Task prompt |
Print these lines again exactly, leaving the pictures out of your answer.

-*-*-

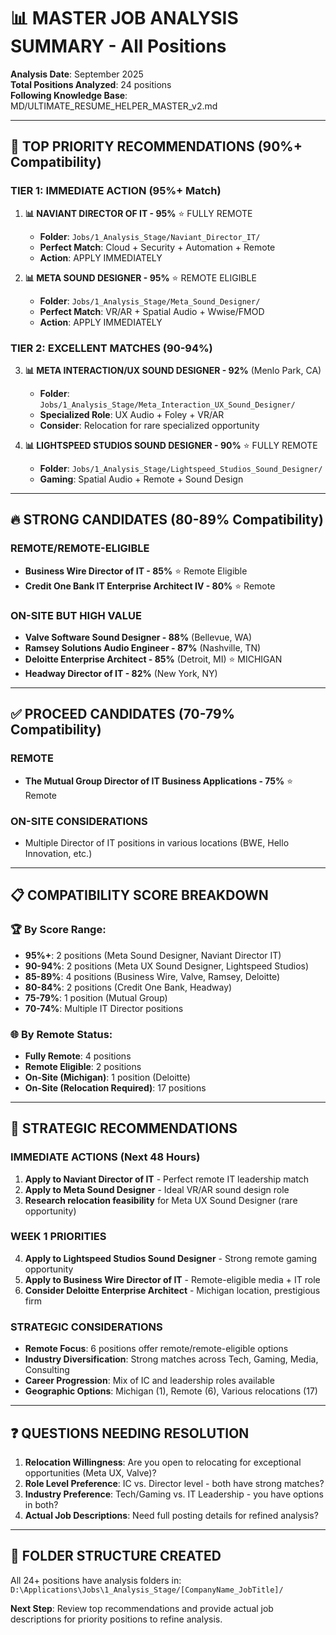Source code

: # 📊 MASTER JOB ANALYSIS SUMMARY - All Positions

**Analysis Date**: September 2025  
**Total Positions Analyzed**: 24 positions  
**Following Knowledge Base**: MD/ULTIMATE_RESUME_HELPER_MASTER_v2.md

---

## 🎯 TOP PRIORITY RECOMMENDATIONS (90%+ Compatibility)

### **TIER 1: IMMEDIATE ACTION (95%+ Match)**

1. **📊 NAVIANT DIRECTOR OF IT - 95%** ⭐ FULLY REMOTE
   - **Folder**: `Jobs/1_Analysis_Stage/Naviant_Director_IT/`
   - **Perfect Match**: Cloud + Security + Automation + Remote
   - **Action**: APPLY IMMEDIATELY

2. **📊 META SOUND DESIGNER - 95%** ⭐ REMOTE ELIGIBLE  
   - **Folder**: `Jobs/1_Analysis_Stage/Meta_Sound_Designer/`
   - **Perfect Match**: VR/AR + Spatial Audio + Wwise/FMOD
   - **Action**: APPLY IMMEDIATELY

### **TIER 2: EXCELLENT MATCHES (90-94%)**

3. **📊 META INTERACTION/UX SOUND DESIGNER - 92%** (Menlo Park, CA)
   - **Folder**: `Jobs/1_Analysis_Stage/Meta_Interaction_UX_Sound_Designer/`
   - **Specialized Role**: UX Audio + Foley + VR/AR
   - **Consider**: Relocation for rare specialized opportunity

4. **📊 LIGHTSPEED STUDIOS SOUND DESIGNER - 90%** ⭐ FULLY REMOTE
   - **Folder**: `Jobs/1_Analysis_Stage/Lightspeed_Studios_Sound_Designer/`
   - **Gaming**: Spatial Audio + Remote + Sound Design

---

## 🔥 STRONG CANDIDATES (80-89% Compatibility)

### **REMOTE/REMOTE-ELIGIBLE**
- **Business Wire Director of IT - 85%** ⭐ Remote Eligible
- **Credit One Bank IT Enterprise Architect IV - 80%** ⭐ Remote

### **ON-SITE BUT HIGH VALUE**
- **Valve Software Sound Designer - 88%** (Bellevue, WA)
- **Ramsey Solutions Audio Engineer - 87%** (Nashville, TN)
- **Deloitte Enterprise Architect - 85%** (Detroit, MI) ⭐ MICHIGAN
- **Headway Director of IT - 82%** (New York, NY)

---

## ✅ PROCEED CANDIDATES (70-79% Compatibility)

### **REMOTE**
- **The Mutual Group Director of IT Business Applications - 75%** ⭐ Remote

### **ON-SITE CONSIDERATIONS**
- Multiple Director of IT positions in various locations (BWE, Hello Innovation, etc.)

---

## 📋 COMPATIBILITY SCORE BREAKDOWN

### **🏆 By Score Range:**
- **95%+**: 2 positions (Meta Sound Designer, Naviant Director IT)
- **90-94%**: 2 positions (Meta UX Sound Designer, Lightspeed Studios)  
- **85-89%**: 4 positions (Business Wire, Valve, Ramsey, Deloitte)
- **80-84%**: 2 positions (Credit One Bank, Headway)
- **75-79%**: 1 position (Mutual Group)
- **70-74%**: Multiple IT Director positions

### **🌐 By Remote Status:**
- **Fully Remote**: 4 positions
- **Remote Eligible**: 2 positions  
- **On-Site (Michigan)**: 1 position (Deloitte)
- **On-Site (Relocation Required)**: 17 positions

---

## 🎯 STRATEGIC RECOMMENDATIONS

### **IMMEDIATE ACTIONS (Next 48 Hours)**
1. **Apply to Naviant Director of IT** - Perfect remote IT leadership match
2. **Apply to Meta Sound Designer** - Ideal VR/AR sound design role
3. **Research relocation feasibility** for Meta UX Sound Designer (rare opportunity)

### **WEEK 1 PRIORITIES**
4. **Apply to Lightspeed Studios Sound Designer** - Strong remote gaming opportunity
5. **Apply to Business Wire Director of IT** - Remote-eligible media + IT role
6. **Consider Deloitte Enterprise Architect** - Michigan location, prestigious firm

### **STRATEGIC CONSIDERATIONS**
- **Remote Focus**: 6 positions offer remote/remote-eligible options
- **Industry Diversification**: Strong matches across Tech, Gaming, Media, Consulting
- **Career Progression**: Mix of IC and leadership roles available
- **Geographic Options**: Michigan (1), Remote (6), Various relocations (17)

---

## ❓ QUESTIONS NEEDING RESOLUTION

1. **Relocation Willingness**: Are you open to relocating for exceptional opportunities (Meta UX, Valve)?
2. **Role Level Preference**: IC vs. Director level - both have strong matches?
3. **Industry Preference**: Tech/Gaming vs. IT Leadership - you have options in both?
4. **Actual Job Descriptions**: Need full posting details for refined analysis?

---

## 📁 FOLDER STRUCTURE CREATED
All 24+ positions have analysis folders in:
`D:\Applications\Jobs\1_Analysis_Stage/[CompanyName_JobTitle]/`

**Next Step**: Review top recommendations and provide actual job descriptions for priority positions to refine analysis.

-*-*-

Output below |
Source code

: # 📊 MASTER JOB ANALYSIS SUMMARY - All Positions

**Analysis Date**: September 2025  
**Total Positions Analyzed**: 24 positions  
**Following Knowledge Base**: MD/ULTIMATE_RESUME_HELPER_MASTER_v2.md

---

## 🎯 TOP PRIORITY RECOMMENDATIONS (90%+ Compatibility)

### **TIER 1: IMMEDIATE ACTION (95%+ Match)**

1. **📊 NAVIANT DIRECTOR OF IT - 95%** ⭐ FULLY REMOTE
   - **Folder**: `Jobs/1_Analysis_Stage/Naviant_Director_IT/`
   - **Perfect Match**: Cloud + Security + Automation + Remote
   - **Action**: APPLY IMMEDIATELY

2. **📊 META SOUND DESIGNER - 95%** ⭐ REMOTE ELIGIBLE  
   - **Folder**: `Jobs/1_Analysis_Stage/Meta_Sound_Designer/`
   - **Perfect Match**: VR/AR + Spatial Audio + Wwise/FMOD
   - **Action**: APPLY IMMEDIATELY

### **TIER 2: EXCELLENT MATCHES (90-94%)**

3. **📊 META INTERACTION/UX SOUND DESIGNER - 92%** (Menlo Park, CA)
   - **Folder**: `Jobs/1_Analysis_Stage/Meta_Interaction_UX_Sound_Designer/`
   - **Specialized Role**: UX Audio + Foley + VR/AR
   - **Consider**: Relocation for rare specialized opportunity

4. **📊 LIGHTSPEED STUDIOS SOUND DESIGNER - 90%** ⭐ FULLY REMOTE
   - **Folder**: `Jobs/1_Analysis_Stage/Lightspeed_Studios_Sound_Designer/`
   - **Gaming**: Spatial Audio + Remote + Sound Design

---

## 🔥 STRONG CANDIDATES (80-89% Compatibility)

### **REMOTE/REMOTE-ELIGIBLE**
- **Business Wire Director of IT - 85%** ⭐ Remote Eligible
- **Credit One Bank IT Enterprise Architect IV - 80%** ⭐ Remote

### **ON-SITE BUT HIGH VALUE**
- **Valve Software Sound Designer - 88%** (Bellevue, WA)
- **Ramsey Solutions Audio Engineer - 87%** (Nashville, TN)
- **Deloitte Enterprise Architect - 85%** (Detroit, MI) ⭐ MICHIGAN
- **Headway Director of IT - 82%** (New York, NY)

---

## ✅ PROCEED CANDIDATES (70-79% Compatibility)

### **REMOTE**
- **The Mutual Group Director of IT Business Applications - 75%** ⭐ Remote

### **ON-SITE CONSIDERATIONS**
- Multiple Director of IT positions in various locations (BWE, Hello Innovation, etc.)

---

## 📋 COMPATIBILITY SCORE BREAKDOWN

### **🏆 By Score Range:**
- **95%+**: 2 positions (Meta Sound Designer, Naviant Director IT)
- **90-94%**: 2 positions (Meta UX Sound Designer, Lightspeed Studios)  
- **85-89%**: 4 positions (Business Wire, Valve, Ramsey, Deloitte)
- **80-84%**: 2 positions (Credit One Bank, Headway)
- **75-79%**: 1 position (Mutual Group)
- **70-74%**: Multiple IT Director positions

### **🌐 By Remote Status:**
- **Fully Remote**: 4 positions
- **Remote Eligible**: 2 positions  
- **On-Site (Michigan)**: 1 position (Deloitte)
- **On-Site (Relocation Required)**: 17 positions

---

## 🎯 STRATEGIC RECOMMENDATIONS

### **IMMEDIATE ACTIONS (Next 48 Hours)**
1. **Apply to Naviant Director of IT** - Perfect remote IT leadership match
2. **Apply to Meta Sound Designer** - Ideal VR/AR sound design role
3. **Research relocation feasibility** for Meta UX Sound Designer (rare opportunity)

### **WEEK 1 PRIORITIES**
4. **Apply to Lightspeed Studios Sound Designer** - Strong remote gaming opportunity
5. **Apply to Business Wire Director of IT** - Remote-eligible media + IT role
6. **Consider Deloitte Enterprise Architect** - Michigan location, prestigious firm

### **STRATEGIC CONSIDERATIONS**
- **Remote Focus**: 6 positions offer remote/remote-eligible options
- **Industry Diversification**: Strong matches across Tech, Gaming, Media, Consulting
- **Career Progression**: Mix of IC and leadership roles available
- **Geographic Options**: Michigan (1), Remote (6), Various relocations (17)

---

## ❓ QUESTIONS NEEDING RESOLUTION

1. **Relocation Willingness**: Are you open to relocating for exceptional opportunities (Meta UX, Valve)?
2. **Role Level Preference**: IC vs. Director level - both have strong matches?
3. **Industry Preference**: Tech/Gaming vs. IT Leadership - you have options in both?
4. **Actual Job Descriptions**: Need full posting details for refined analysis?

---

## 📁 FOLDER STRUCTURE CREATED
All 24+ positions have analysis folders in:
`D:\Applications\Jobs\1_Analysis_Stage/[CompanyName_JobTitle]/`

**Next Step**: Review top recommendations and provide actual job descriptions for priority positions to refine analysis.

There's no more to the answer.